Menopoza girerken ve menopoz sonrası beyin sisi ve bilinç bulanıklığı önemlidir. İlerlediğinde kişinin günlük hayatını çok olumsuz etkiler. Menopoz döneminde;
İştah değişimleri, sinirlilik, baş ağrısı, depresyon, huzursuzluk, eklem ve kas ağrıları, çarpıntı hissi ve uykusuzluk gibi şikayetler menopozda görülebilir. Bu şikayetlerin oluşmasında östrojen seviyesindeki azalma önemli bir etken olmasına karşın progesteron hormonu da burada önemli yer tutar. Bu şikayetlerin şiddeti ve çeşitliliği ise kişisel ve kültürel farklılıklar göstermektedir. Irk, etnik yapı ve yaşam şekli de (fiziksel aktivite, sigara kullanımı, beslenme şekli vb.) ateş basması ve psikosomatik şikayetler üzerinde etki etmektedir.

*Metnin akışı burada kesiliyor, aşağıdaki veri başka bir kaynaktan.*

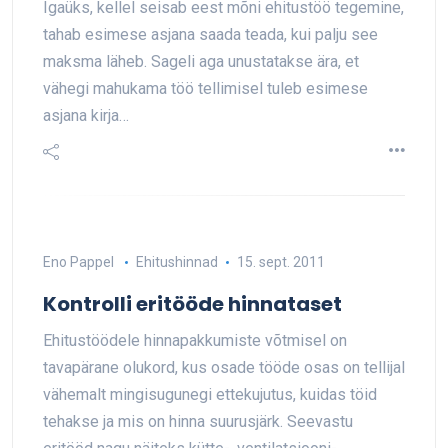
Igaüks, kellel seisab eest mõni ehitustöö tegemine,
tahab esimese asjana saada teada, kui palju see
maksma läheb. Sageli aga unustatakse ära, et
vähegi mahukama töö tellimisel tuleb esimese
asjana kirja…
Eno Pappel
Ehitushinnad
15. sept. 2011
Kontrolli eritööde hinnataset
Ehitustöödele hinnapakkumiste võtmisel on
tavapärane olukord, kus osade tööde osas on tellijal
vähemalt mingisugunegi ettekujutus, kuidas töid
tehakse ja mis on hinna suurusjärk. Seevastu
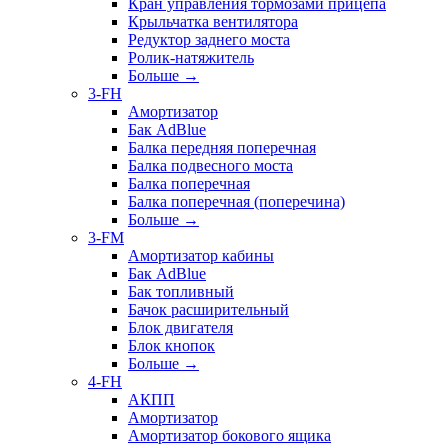
Кран управления тормозами прицепа
Крыльчатка вентилятора
Редуктор заднего моста
Ролик-натяжитель
Больше
→
3-FH
Амортизатор
Бак AdBlue
Балка передняя поперечная
Балка подвесного моста
Балка поперечная
Балка поперечная (поперечина)
Больше
→
3-FM
Амортизатор кабины
Бак AdBlue
Бак топливный
Бачок расширительный
Блок двигателя
Блок кнопок
Больше
→
4-FH
АКПП
Амортизатор
Амортизатор бокового ящика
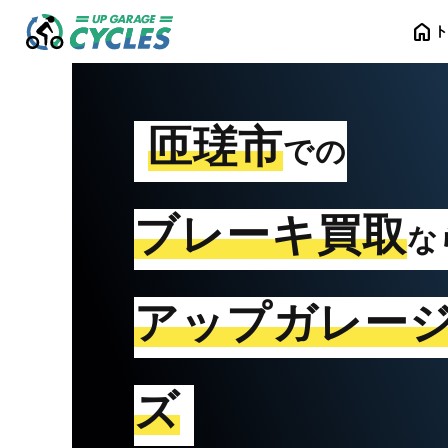
home
匝瑳市
での
ブレーキ買取
な
アップガレー
ズ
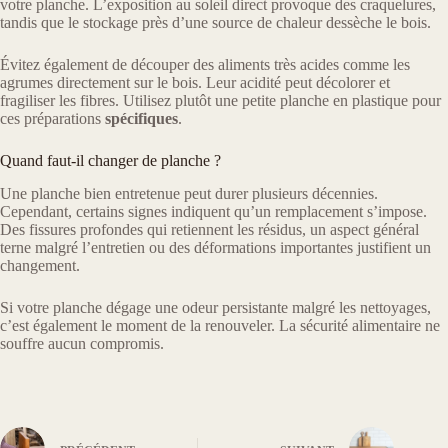
votre planche. L’exposition au soleil direct provoque des craquelures,
tandis que le stockage près d’une source de chaleur dessèche le bois.
Évitez également de découper des aliments très acides comme les
agrumes directement sur le bois. Leur acidité peut décolorer et
fragiliser les fibres. Utilisez plutôt une petite planche en plastique pour
ces préparations
spécifiques
.
Quand faut-il changer de planche ?
Une planche bien entretenue peut durer plusieurs décennies.
Cependant, certains signes indiquent qu’un remplacement s’impose.
Des fissures profondes qui retiennent les résidus, un aspect général
terne malgré l’entretien ou des déformations importantes justifient un
changement.
Si votre planche dégage une odeur persistante malgré les nettoyages,
c’est également le moment de la renouveler. La sécurité alimentaire ne
souffre aucun compromis.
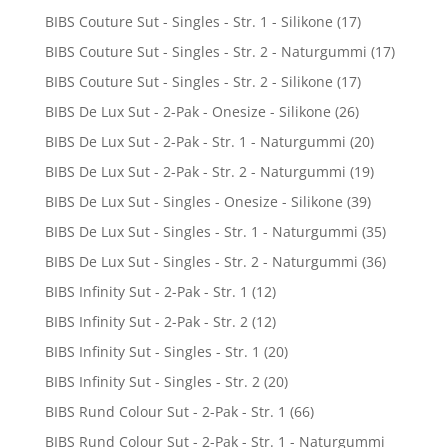
BIBS Couture Sut - Singles - Str. 1 - Silikone
(17)
BIBS Couture Sut - Singles - Str. 2 - Naturgummi
(17)
BIBS Couture Sut - Singles - Str. 2 - Silikone
(17)
BIBS De Lux Sut - 2-Pak - Onesize - Silikone
(26)
BIBS De Lux Sut - 2-Pak - Str. 1 - Naturgummi
(20)
BIBS De Lux Sut - 2-Pak - Str. 2 - Naturgummi
(19)
BIBS De Lux Sut - Singles - Onesize - Silikone
(39)
BIBS De Lux Sut - Singles - Str. 1 - Naturgummi
(35)
BIBS De Lux Sut - Singles - Str. 2 - Naturgummi
(36)
BIBS Infinity Sut - 2-Pak - Str. 1
(12)
BIBS Infinity Sut - 2-Pak - Str. 2
(12)
BIBS Infinity Sut - Singles - Str. 1
(20)
BIBS Infinity Sut - Singles - Str. 2
(20)
BIBS Rund Colour Sut - 2-Pak - Str. 1
(66)
BIBS Rund Colour Sut - 2-Pak - Str. 1 - Naturgummi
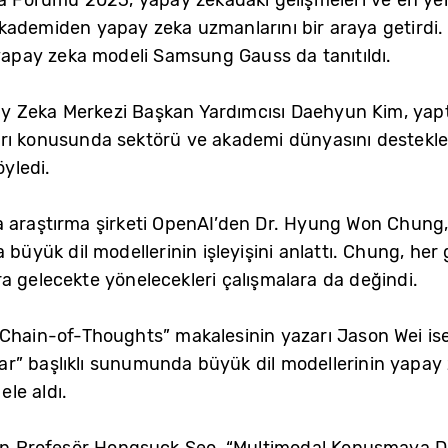
kademiden yapay zeka uzmanlarını bir araya getirdi.
 yapay zeka modeli Samsung Gauss da tanıtıldı.
 Zeka Merkezi Başkan Yardımcısı Daehyun Kim, yaptı
rı konusunda sektörü ve akademi dünyasını destekleme
yledi.
 araştırma şirketi OpenAI’den Dr. Hyung Won Chung, 
 büyük dil modellerinin işleyişini anlattı. Chung, he
sıra gelecekte yönelecekleri çalışmalara da değindi.
“Chain-of-Thoughts” makalesinin yazarı Jason Wei ise
r” başlıklı sunumunda büyük dil modellerinin yapay
ele aldı.
nden Profesör Hongsuck Seo, “Multimodal Konuşmaya 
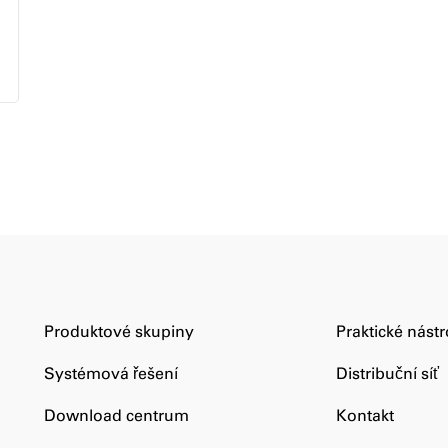
Produktové skupiny
Praktické nástr
Systémová řešení
Distribuční síť
Download centrum
Kontakt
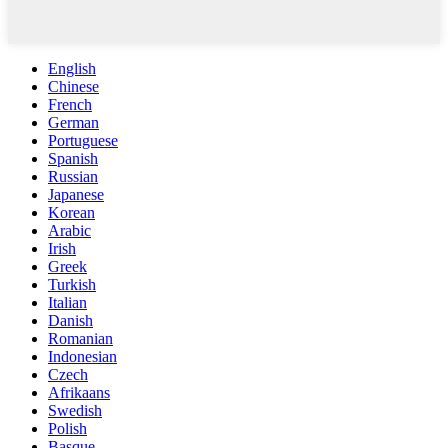
English
Chinese
French
German
Portuguese
Spanish
Russian
Japanese
Korean
Arabic
Irish
Greek
Turkish
Italian
Danish
Romanian
Indonesian
Czech
Afrikaans
Swedish
Polish
Basque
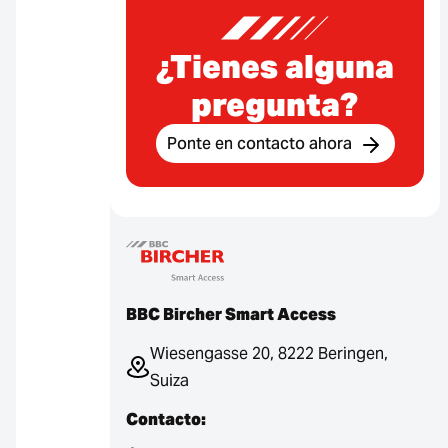
¿Tienes alguna
pregunta?
Ponte en contacto ahora
BBC Bircher Smart Access
Wiesengasse 20, 8222 Beringen,
Suiza
Contacto:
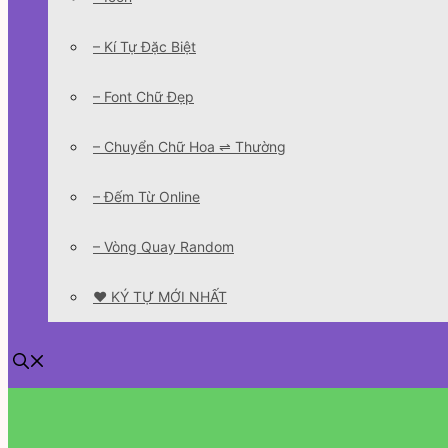
– Kí Tự Đặc Biệt
– Font Chữ Đẹp
– Chuyển Chữ Hoa ⇌ Thường
– Đếm Từ Online
– Vòng Quay Random
❤️ KÝ TỰ MỚI NHẤT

Beyinde bazı merkezlerde östrojen, progesteron ve testosteron reseptörleri bulunur. Beyin kan akımının ve damarlarda damar gevşemesinin azalması, beyin damarlarında pıhtı ve ateroskleroz riskinde artış, östrojenin menopoz sonrası sinir sistemi gelişim sürecinden çekilmesi, azalan östrojen ve progesteron düzeyi ile birlikte sinir bağlantılarındaki yoğunluğun azalması ve serotonin düzeyinde düşme, beyin hücrelerinin dejenerasyonundan sorumlu beyin kaynaklı nöral faktörler ve sinir büyüme faktörlerinde azalma menopoz sonrası beyindeki değişiklikler için öne sürülen çeşitli mekanizmalardır.
Birçok menopozal kadın hafıza, dikkat ve nörolojik fonksiyonlarda bozuklukları düşündüren belirtilerden şikayetçidir. Bilinç bulanıklığı, ajitasyon, sinirlilik, unutkanlık, depresyon, kendine güven ve beğeni kaybı, motivasyon ve enerji kaybı şikayetleri çok yaygındır.
Uyku problemi, ateş basması şikayeti menopozal geçiş döneminin geç dönemlerinde artar ve menopoz sonrası dönemde devam eder. Menopozal geçiş döneminde depresyon sıklığı pik yapar. Bu dönemdeki kadınların % 10’unu depresyon yaşamaktadır.
Tüm bu sorunlar uygun yollarla verilen doğal hormon tedavileri ile azalmaktadır. Ne kadar erken dönemde tedaviye başlanırsa, yararlı etkilerinden o kadar faydalanılsa da geç dönemlerde de başlanabilmektedir.